Pada zaman itu tiap tahun diadakan
perlombaan/kejuaraan atletik di Jakarta yang penyelenggaraannya bertepatan
dengan penyelenggaraan Pasar Gambir (semacam Jakarta fair sekarang) pada akhir
bulan Agustus atau awal September. Atlet yang menonjol prestasinya pada aman
penjajahan Belanda itu antara lain: Mohammad Noerbambang, pelari 100m yang
konon pernah mencapai 10,8 detik dan Harun Alrasyid pelompat tinggi yang pernah
melewati mistar mencapai 1,80m dan lompat jauhnya mendekati 7,00 m.
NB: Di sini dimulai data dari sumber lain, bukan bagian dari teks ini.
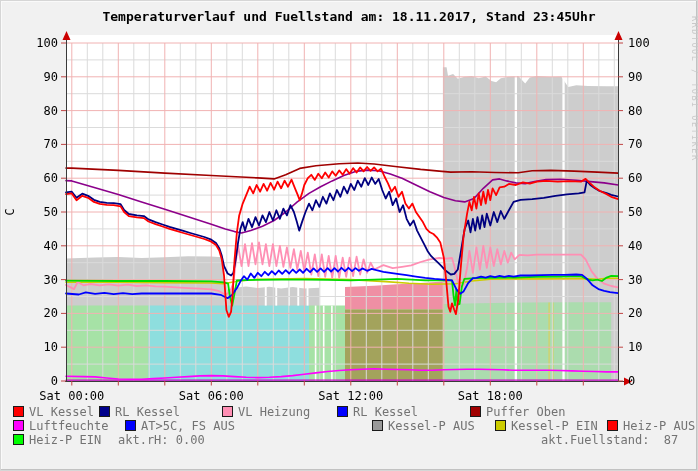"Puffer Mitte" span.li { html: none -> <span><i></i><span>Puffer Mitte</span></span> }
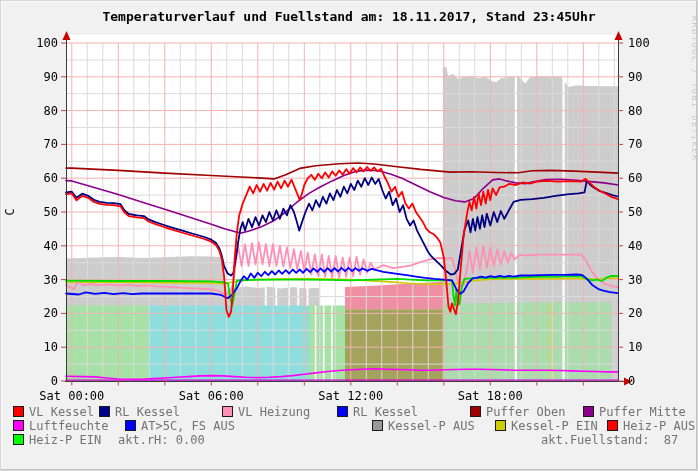"AT>5C, FS AUS" span.li { html: <span><i></i><span>AT&gt;5C, FS AUS</span></span> -> none }
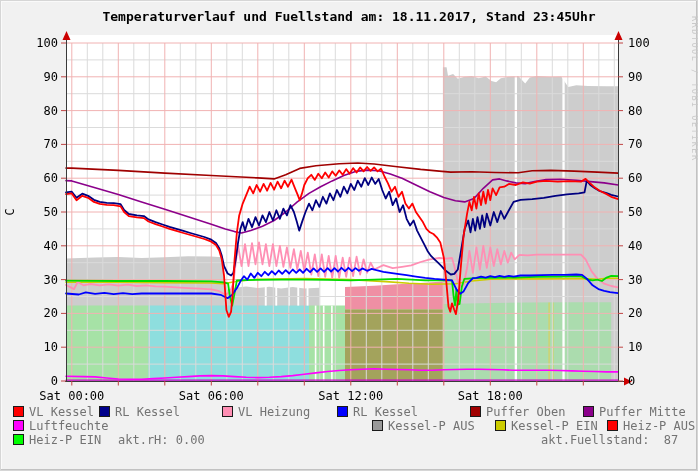"Kessel-P AUS" span.li { top: 420px -> 436px }
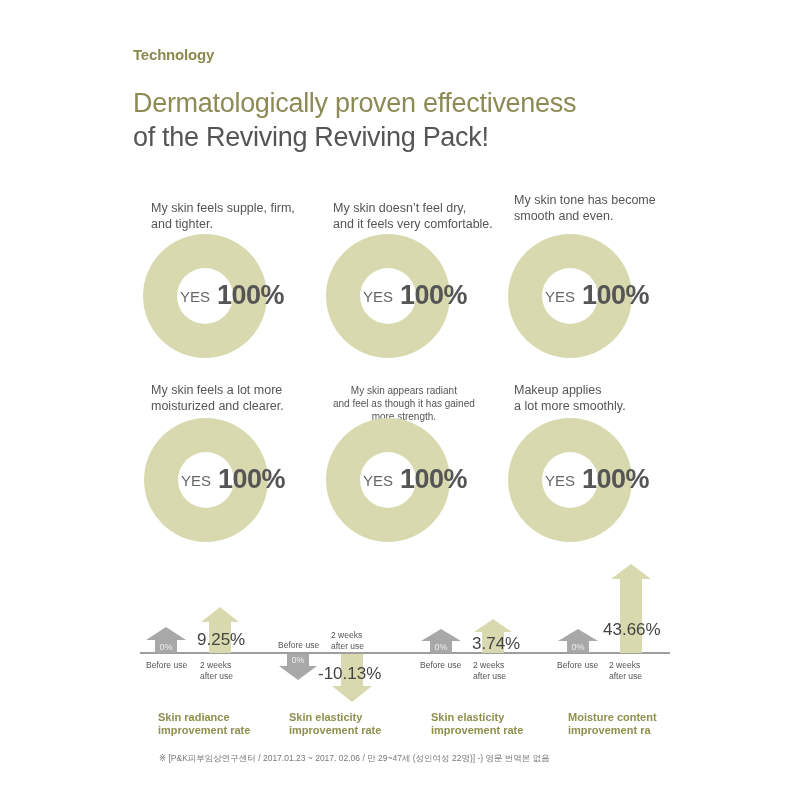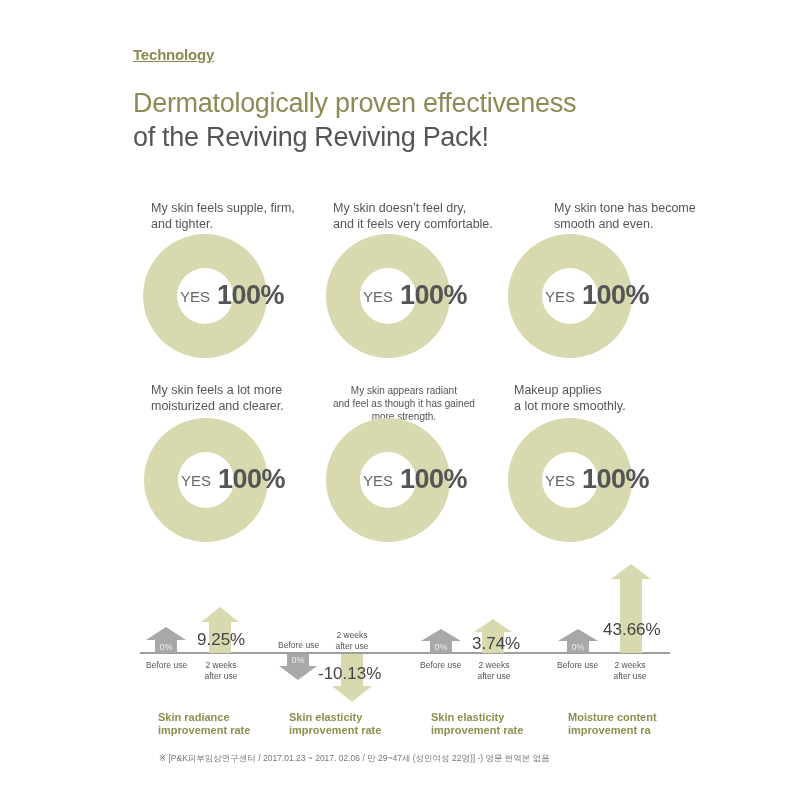"Technology" .section-label { text-decoration: underline -> none }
Pada zaman
pendudukan Jepang selama tiga setengah tahun mulai awal tahun 1942 sampai
Agustus 1945 , keolahragaan pada umumnya mengalami perkembangan. Semua pelajar
mahasiswa melalui siaran radio yang dikenal dengan 22nama Radio Taiso
menyelenggarakan latihan-latihan dari berbagai cabang olahraga,termasuk senam
dan atletik. Atletik mendapat perhatian yang cukup baik.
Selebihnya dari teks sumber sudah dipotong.